Pour camper cette famille de fiction, Robert Guédiguian a réuni une nouvelle fois sa «famille» de cinéma, ses acteurs fétiches emmenés par son épouse et muse, Ariane Ascaride. Victorieuse du prix de la meilleure actrice pour ce film lors de la dernière Mostra de Venise, cette comédienne engagée irradie véritablement dans le rôle de cette femme qui se bat pour maintenir un peu de solidarité au sein de sa famille. Résignée, en revanche, et affirmant que ce devoir social est aujourd’hui violemment mis à mal dans nos sociétés.

Néocapitalisme souverain

Car c’est bien de cela dont il est question dans Gloria Mundi. Au-delà des galères des uns et des autres, Robert Guédiguian dresse le portrait acerbe d’un néocapitalisme souverain où les plus faibles se font écraser.
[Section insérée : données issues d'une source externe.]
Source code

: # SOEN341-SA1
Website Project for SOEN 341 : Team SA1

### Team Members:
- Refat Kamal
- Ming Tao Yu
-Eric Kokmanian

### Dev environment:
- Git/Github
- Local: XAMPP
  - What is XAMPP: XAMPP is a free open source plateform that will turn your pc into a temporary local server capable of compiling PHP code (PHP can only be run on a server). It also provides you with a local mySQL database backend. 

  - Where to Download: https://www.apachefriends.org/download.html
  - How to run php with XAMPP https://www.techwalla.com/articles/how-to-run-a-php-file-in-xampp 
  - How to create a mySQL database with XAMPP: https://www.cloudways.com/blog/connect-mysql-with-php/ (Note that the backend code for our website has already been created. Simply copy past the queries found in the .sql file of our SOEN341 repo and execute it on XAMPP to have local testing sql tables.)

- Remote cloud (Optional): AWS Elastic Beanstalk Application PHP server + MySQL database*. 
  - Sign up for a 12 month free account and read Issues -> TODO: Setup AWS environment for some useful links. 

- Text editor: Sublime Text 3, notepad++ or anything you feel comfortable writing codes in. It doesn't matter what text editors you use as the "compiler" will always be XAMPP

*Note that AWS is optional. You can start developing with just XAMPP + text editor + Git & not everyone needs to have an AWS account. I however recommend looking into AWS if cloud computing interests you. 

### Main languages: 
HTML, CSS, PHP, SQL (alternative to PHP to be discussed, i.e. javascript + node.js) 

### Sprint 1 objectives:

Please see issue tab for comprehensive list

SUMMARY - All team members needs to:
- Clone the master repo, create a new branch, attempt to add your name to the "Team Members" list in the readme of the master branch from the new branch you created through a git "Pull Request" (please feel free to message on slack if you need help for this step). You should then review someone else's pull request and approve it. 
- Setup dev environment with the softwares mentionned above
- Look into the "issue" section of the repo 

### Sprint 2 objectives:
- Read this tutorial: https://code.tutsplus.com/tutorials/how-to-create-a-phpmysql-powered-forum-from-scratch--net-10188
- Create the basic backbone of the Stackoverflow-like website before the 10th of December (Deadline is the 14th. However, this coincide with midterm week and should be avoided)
Pire encore, une société dans laquelle se faire piétiner est devenu une fatalité que l’on accepte sans combattre et dans laquelle les relations fraternelles se sont fracassées contre l’égoïsme. «Tout ce qu’un siècle de luttes ouvrières avait réussi à faire entrer dans la conscience des hommes ‒ en un mot la nécessité du partage ‒ a volé en éclats en quelques années pour rétablir ce fléau mortel qu’est la volonté de chacun de posséder ce que les autres possèdent», résume le cinéaste. Et les personnages du film ont tous bien acquis ce discours néolibéral qui consiste à marteler que ceux qui contestent leurs conditions de travail seront facilement remplacés par des employés plus malléables et plus dociles. Aveuglés par le système, ils renoncent à lutter – refusant par exemple de s’impliquer dans des mouvements de grève –, les plus jeunes ayant recours à des substances pour s’endormir l’esprit, alors que le père affirme qu’il faudrait «une péridurale pour toute la vie», et que la Pavane à une infante défunte de Maurice Ravel rythme inlassablement le film de sa macabre mélodie.

Avec Gloria Mundi, Robert Guédiguian fait ainsi définitivement sienne la pensée du patricien romain Agrippa Menenius Latanus qui affirmait que «l’apogée de la domination est atteint lorsque le discours des maîtres est tenu et soutenu par les esclaves» et qui, 2500 ans plus tard, n’a pas prise une ride.

Gloria Mundi, de Robert Guédiguian, sortie en Suisse romande le 4 décembre.